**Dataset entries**
----------
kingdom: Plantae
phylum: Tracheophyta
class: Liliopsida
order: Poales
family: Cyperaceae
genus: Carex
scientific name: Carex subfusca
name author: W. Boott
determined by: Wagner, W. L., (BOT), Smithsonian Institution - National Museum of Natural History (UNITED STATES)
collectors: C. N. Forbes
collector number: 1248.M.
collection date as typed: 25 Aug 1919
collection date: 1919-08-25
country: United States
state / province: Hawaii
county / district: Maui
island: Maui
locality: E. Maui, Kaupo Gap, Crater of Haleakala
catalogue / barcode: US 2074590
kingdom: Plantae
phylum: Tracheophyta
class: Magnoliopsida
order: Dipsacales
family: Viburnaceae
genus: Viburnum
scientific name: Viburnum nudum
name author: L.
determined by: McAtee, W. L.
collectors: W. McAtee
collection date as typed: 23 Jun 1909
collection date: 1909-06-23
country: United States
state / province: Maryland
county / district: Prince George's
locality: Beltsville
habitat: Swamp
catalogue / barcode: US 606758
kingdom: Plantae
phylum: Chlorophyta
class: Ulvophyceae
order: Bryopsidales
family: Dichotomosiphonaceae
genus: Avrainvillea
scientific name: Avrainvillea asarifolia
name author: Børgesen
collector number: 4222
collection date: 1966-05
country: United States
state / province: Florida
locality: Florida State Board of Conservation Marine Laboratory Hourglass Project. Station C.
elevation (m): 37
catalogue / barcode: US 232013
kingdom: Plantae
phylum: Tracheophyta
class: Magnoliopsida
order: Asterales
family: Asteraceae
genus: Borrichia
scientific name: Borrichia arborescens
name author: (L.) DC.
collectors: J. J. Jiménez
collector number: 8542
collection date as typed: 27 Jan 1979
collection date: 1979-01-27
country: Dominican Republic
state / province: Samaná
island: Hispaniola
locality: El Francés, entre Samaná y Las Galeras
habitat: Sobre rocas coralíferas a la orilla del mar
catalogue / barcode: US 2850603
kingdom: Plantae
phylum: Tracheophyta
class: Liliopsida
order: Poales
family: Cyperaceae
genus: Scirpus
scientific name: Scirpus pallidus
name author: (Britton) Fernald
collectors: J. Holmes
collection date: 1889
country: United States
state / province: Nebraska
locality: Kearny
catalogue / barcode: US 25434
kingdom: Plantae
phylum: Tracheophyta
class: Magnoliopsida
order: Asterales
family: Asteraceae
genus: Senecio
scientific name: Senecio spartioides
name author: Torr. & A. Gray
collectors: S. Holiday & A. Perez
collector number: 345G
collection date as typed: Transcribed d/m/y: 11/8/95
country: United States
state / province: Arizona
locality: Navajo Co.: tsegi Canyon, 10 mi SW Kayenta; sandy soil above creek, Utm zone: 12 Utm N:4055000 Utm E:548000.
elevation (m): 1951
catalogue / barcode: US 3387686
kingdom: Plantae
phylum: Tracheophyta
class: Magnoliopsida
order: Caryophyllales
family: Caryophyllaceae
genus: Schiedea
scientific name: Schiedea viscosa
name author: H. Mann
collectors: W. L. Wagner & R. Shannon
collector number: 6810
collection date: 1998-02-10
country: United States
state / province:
----------
**To do**
Pull out the lines of the records from the one containing "name author: Torr. & A. Gray" through the end of the records, and reproduce them word for word.

**Solved exercise**
name author: Torr. & A. Gray
collectors: S. Holiday & A. Perez
collector number: 345G
collection date as typed: Transcribed d/m/y: 11/8/95
country: United States
state / province: Arizona
locality: Navajo Co.: tsegi Canyon, 10 mi SW Kayenta; sandy soil above creek, Utm zone: 12 Utm N:4055000 Utm E:548000.
elevation (m): 1951
catalogue / barcode: US 3387686
kingdom: Plantae
phylum: Tracheophyta
class: Magnoliopsida
order: Caryophyllales
family: Caryophyllaceae
genus: Schiedea
scientific name: Schiedea viscosa
name author: H. Mann
collectors: W. L. Wagner & R. Shannon
collector number: 6810
collection date: 1998-02-10
country: United States
state / province:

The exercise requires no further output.